Reliability H of uplink transmission task of wireless sensor network _Pi,centre (t, i) is determined according to the following manner: the success of the uplink aware transmission task depends on the number of successfully received task i data packets at the central point at time t exceeding said epsilon _upi (t) probability; and reliability H _Pi,centre (t, i) is:

wherein:representing t-time segmentationThe transmission task reliability of the j-th path from the point to the center point, and is the total amount of transmission task information sent by the jth path minute node at the t moment of executing the task,/>Is the total amount of transmission task information received by the central point.

2. The transmission reliability optimization method according to claim 1, wherein the reliability H of the downlink transmission task of the wireless sensor network _centre,c (t, i) is determined according to the following manner: the success of the downlink control transmission task depends on the delivery rate between the center point and the destination node exceeding the epsilon _downi (t) probability; and reliability H _centre,c (t, i) is:

wherein:the transmission task reliability of the j-th path from the center point at the time t to the destination node is represented, and is the total amount of transmission task information sent by the source node of the jth path at the t moment of executing the task,/>Is the total amount of transmission task information received by the destination node.

3. The transmission reliability optimization method according to claim 1, wherein node failure determination is performed before reliability acquisition, based on transmission task failure criteriaMaking a judgment, wherein G _Ri (t) the total amount of relevant information, ε, of the task i correctly received by the destination node C at time t _i And (t) represents a threshold value for judging whether the transmission task i fails or not at the time t.

4. The transmission reliability optimization method according to claim 1, wherein the reliability dimension of the wireless sensor network transmission task includes a task type M and a transmission task parameter; the task type comprises perception data transmission and control instruction transmission; the transmission task parameters comprise a transmission start point and a transmission end point, a transmission direction, a data packet size, a transmission threshold value and a task duration time, wherein the transmission start point and the transmission end point are a source node P and a destination node C respectively, and the transmission direction comprises uplink perception transmission and downlink control transmission.

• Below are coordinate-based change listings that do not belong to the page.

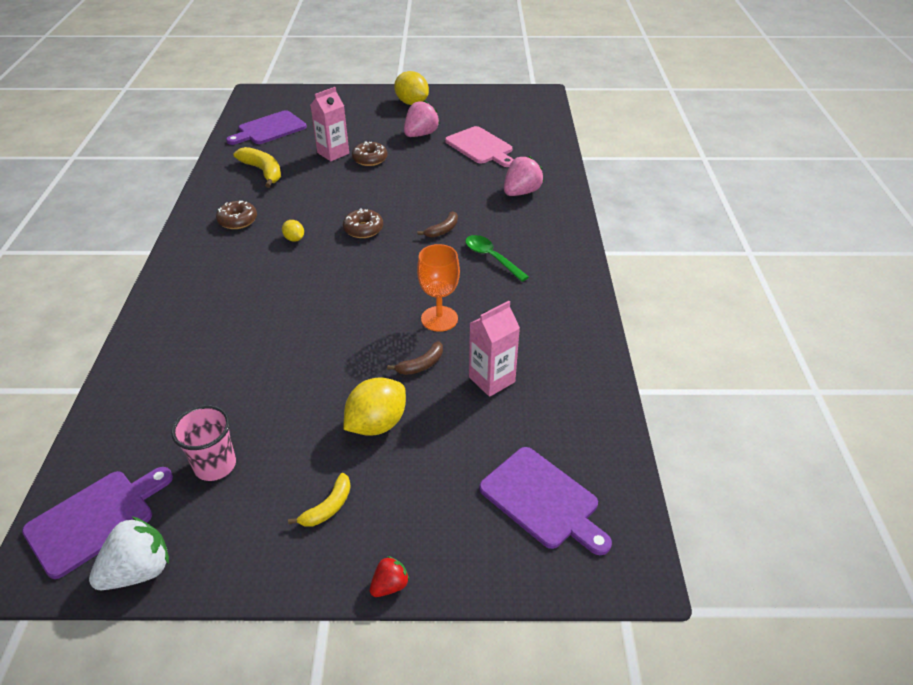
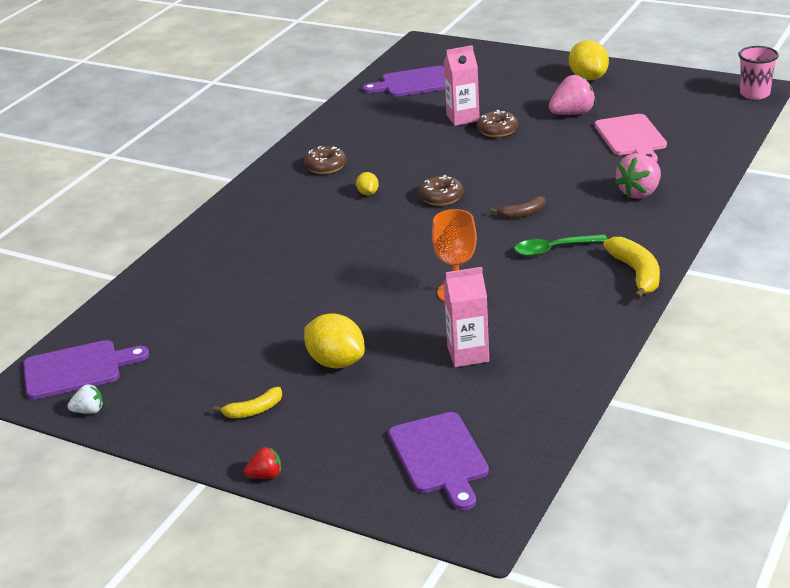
camera: 30 degrees right, 10 degrees down
white strawberry [89,517,169,590] -> white strawberry [68,384,103,414], size x0.54
pink cup [171,405,236,481] -> pink cup moved to [738,46,779,100]
yellow banana [234,147,281,188] -> yellow banana moved to [603,237,660,300]
yellow lemon [344,377,406,436] -> yellow lemon turned 60 degrees clockwise [304,313,365,368]
brown banana [387,341,443,375] -> none
green spoon [465,235,529,282] -> green spoon turned 90 degrees counterclockwise [514,234,607,256]
pink strawberry [504,156,544,196] -> pink strawberry turned 150 degrees clockwise [615,153,661,199]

5. A transmission reliability optimization system for an on-board wireless sensor network implementing the method of any one of claims 1-4, comprising:

the most reliable transmission node path judging module is used for determining the most reliable transmission node path according to the reliability of the uplink sensing transmission task and the reliability of the downlink control transmission task;

and the wireless sensor network transmission module is used for realizing wireless sensor network transmission according to the most reliable transmission node path.